Do you want glowing skin, hair and nails?  

Do you want to boost your energy and mood in the morning naturally?

Greens are the most nutrient dense foods on the planet. They help to maintain our internal rainforest and cleanse our bodies and cells on the highest level. I drink a green smoothie every morning to look and feel my best.  It helps kick off my day with an nutrient-rich energy boost, and helps detox my body before I eat anything else.  In fact, days that I skip when I'm traveling or staying at a friends house, my body and cells are aching for this smoothie.  A green smoothie in the morning really does make all the difference in our physical and mental health. Benefits include clearer skin, brighter eyes, reduced body fat, higher energy levels, and a boosted mood.  Very excited to share with you!

 

INGREDIENTS

1.     6 cups of chopped spinach (1 medium bunch)

2.     2 cups of chopped kale (traditional or Tuscan - about 1 small bunch)

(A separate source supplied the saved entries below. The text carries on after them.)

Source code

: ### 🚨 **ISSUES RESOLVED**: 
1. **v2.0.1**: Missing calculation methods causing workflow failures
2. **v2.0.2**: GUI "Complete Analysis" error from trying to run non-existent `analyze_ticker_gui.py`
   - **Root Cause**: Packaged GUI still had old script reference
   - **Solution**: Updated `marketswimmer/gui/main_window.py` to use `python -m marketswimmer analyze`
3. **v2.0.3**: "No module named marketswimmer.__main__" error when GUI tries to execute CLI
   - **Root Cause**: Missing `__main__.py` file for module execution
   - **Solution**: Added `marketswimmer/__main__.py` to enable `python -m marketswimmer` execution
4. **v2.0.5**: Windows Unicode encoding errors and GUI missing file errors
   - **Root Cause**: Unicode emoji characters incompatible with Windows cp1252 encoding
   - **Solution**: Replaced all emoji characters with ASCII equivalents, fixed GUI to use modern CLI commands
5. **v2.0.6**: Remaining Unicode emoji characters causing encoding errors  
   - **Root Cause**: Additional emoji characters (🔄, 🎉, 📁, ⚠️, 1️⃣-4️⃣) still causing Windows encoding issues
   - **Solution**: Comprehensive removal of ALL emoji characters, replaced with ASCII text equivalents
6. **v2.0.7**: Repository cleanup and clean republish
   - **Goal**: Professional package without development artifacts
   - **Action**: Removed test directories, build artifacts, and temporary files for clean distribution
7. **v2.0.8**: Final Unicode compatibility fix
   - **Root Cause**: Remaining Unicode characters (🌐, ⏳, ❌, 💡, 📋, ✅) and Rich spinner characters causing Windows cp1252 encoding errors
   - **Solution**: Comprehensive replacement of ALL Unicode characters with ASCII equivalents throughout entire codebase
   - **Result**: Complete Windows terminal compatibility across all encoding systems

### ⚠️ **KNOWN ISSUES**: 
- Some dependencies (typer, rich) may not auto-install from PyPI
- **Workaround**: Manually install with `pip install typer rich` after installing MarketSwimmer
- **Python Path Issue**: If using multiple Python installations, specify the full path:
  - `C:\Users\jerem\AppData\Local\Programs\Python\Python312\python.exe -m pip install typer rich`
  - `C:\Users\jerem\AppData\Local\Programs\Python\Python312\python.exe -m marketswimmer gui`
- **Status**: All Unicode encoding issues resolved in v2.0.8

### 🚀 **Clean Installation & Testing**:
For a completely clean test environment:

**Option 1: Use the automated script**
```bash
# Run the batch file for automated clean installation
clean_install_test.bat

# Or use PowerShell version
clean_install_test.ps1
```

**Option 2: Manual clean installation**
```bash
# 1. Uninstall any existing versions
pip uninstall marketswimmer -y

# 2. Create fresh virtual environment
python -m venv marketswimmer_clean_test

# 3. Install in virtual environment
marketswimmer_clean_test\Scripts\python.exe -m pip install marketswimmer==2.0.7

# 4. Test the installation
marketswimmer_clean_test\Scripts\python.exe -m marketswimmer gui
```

3.     1/3 fresh bunch of parsley

4.     1 stalk of celery roughly chopped

5.     1 medium apple cored and coarsely chopped

6.     ½ cup blueberries

7.     ½ cup of strawberries or raspberries

8.     1 banana

9.     ½ lemon freshly squeezed

10.   2 cups filtered water

DIRECTIONS

Wash all ingredients first in cool water, removing any dirt or pesticides (if not organic). Then, add all ingredients to blender pulse until smooth.  You can use either Vitamix which fits all ingredients in one batch, or try halving/thirding the recipe to fit in Nutribullets or smaller single serving blenders. The nutritional density diminishes as time goes on, so I try to drink right away or same day.